Lam Shows His Colors Derek Lam may be known for his use of a mostly neutral palette, but for fall 2006, the designer is feeling colorful. "I really want to create a collection with a lot of energy," Lam says, as he sits in his Meatpacking District studio next to a large inspiration board. "I'm tired of ladylike, soft and elegant clothes. I'm ready to go forward and create something with colors that are not really used in fashion — unpopular colors. It's really important to me that this collection absolutely exudes energy, specifically the energy of New York."
And speaking of New York, one of his latest inspirations is the late nights he spent at clubs during the late Eighties and early Nineties, while he attended Parsons. "Some people would come from black-tie events and mix into a crowd where others wore almost costumey looks, many of which featured garish tones," he recalls, adding that the bold mixes of colors were especially bright under the glaring strobe lights. "But it was all very glamorous."
Lam's interest in color has also been fueled by two books.
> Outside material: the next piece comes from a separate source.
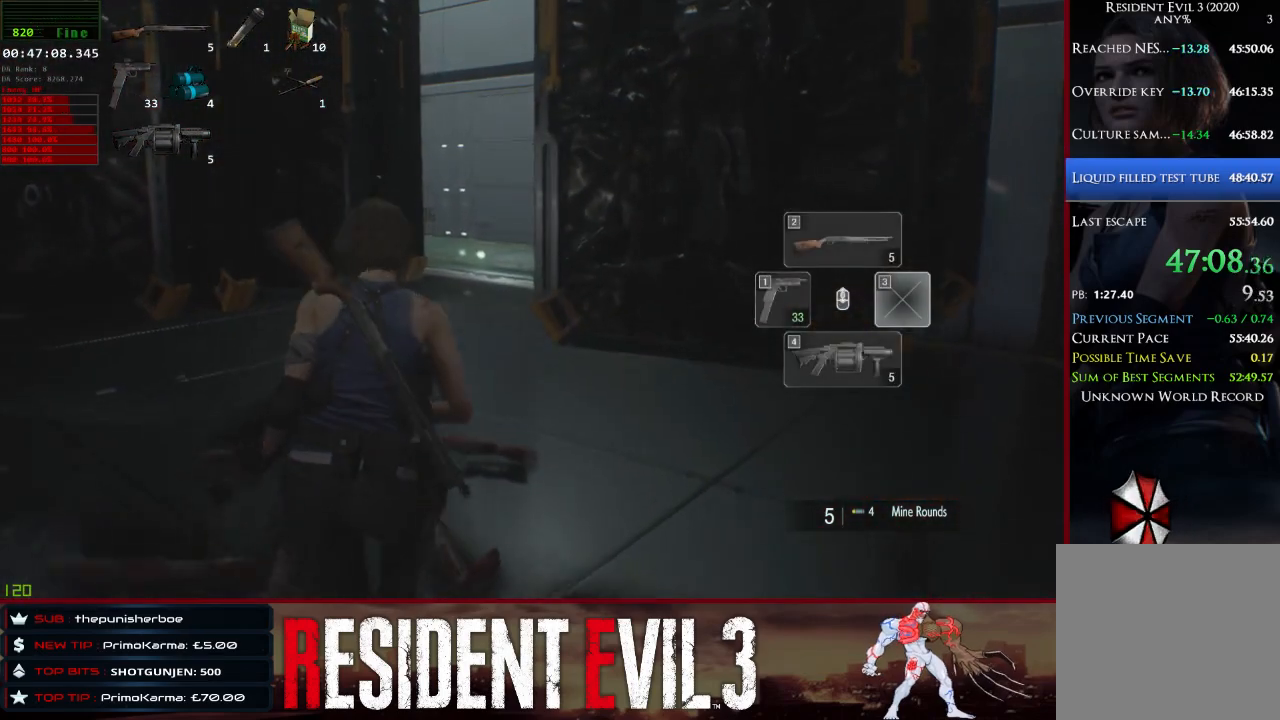
{"keys": ["shift", "w"], "mouse": [], "events": []}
One is "Nineteenth Century Fashion in Detail," by Lucy Johnston, in which one chapter looks at how bright colors — especially cobalt blues and bright purples — once created controversy in England. "Not everyone approved of these striking shades, and the French historian Hippolyte Taine found women's dress 'loud and overcharged with ornament' when he visited England in the 1860s," Johnston wrote. "He thought the colors were 'outrageously crude ... each swearing at the others' and cited 'violet dresses, of a really ferocious violet,' 'purple or poppy-red silks, grass-green dresses' and 'azure blue scarves' as particularly offensive to the eye."
Lam laughs when reading this excerpt, saying he finds it particularly amusing. "I love the idea that color was viewed as something that was vulgar and shocking," he says. Another influence has been "Graffiti Brasil," an unabashedly hip and au courant book that examines graffiti art throughout the South American country.